● **Job item**
Retype every record exactly. Skip the images.

[[ Data for this task open ]]

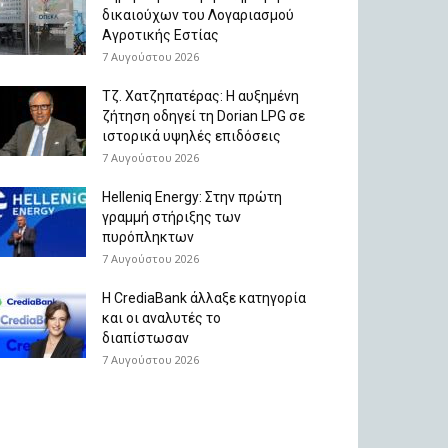
δικαιούχων του Λογαριασμού
Αγροτικής Εστίας
7 Αυγούστου 2026
Τζ. Χατζηπατέρας: H αυξημένη
ζήτηση οδηγεί τη Dorian LPG σε
ιστορικά υψηλές επιδόσεις
7 Αυγούστου 2026
Helleniq Energy: Στην πρώτη
γραμμή στήριξης των
πυρόπληκτων
7 Αυγούστου 2026
Η CrediaBank άλλαξε κατηγορία
και οι αναλυτές το
διαπίστωσαν
7 Αυγούστου 2026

[[ Data for this task closed ]]

● **The answer**
δικαιούχων του Λογαριασμού
Αγροτικής Εστίας
7 Αυγούστου 2026
Τζ. Χατζηπατέρας: H αυξημένη
ζήτηση οδηγεί τη Dorian LPG σε
ιστορικά υψηλές επιδόσεις
7 Αυγούστου 2026
Helleniq Energy: Στην πρώτη
γραμμή στήριξης των
πυρόπληκτων
7 Αυγούστου 2026
Η CrediaBank άλλαξε κατηγορία
και οι αναλυτές το
διαπίστωσαν
7 Αυγούστου 2026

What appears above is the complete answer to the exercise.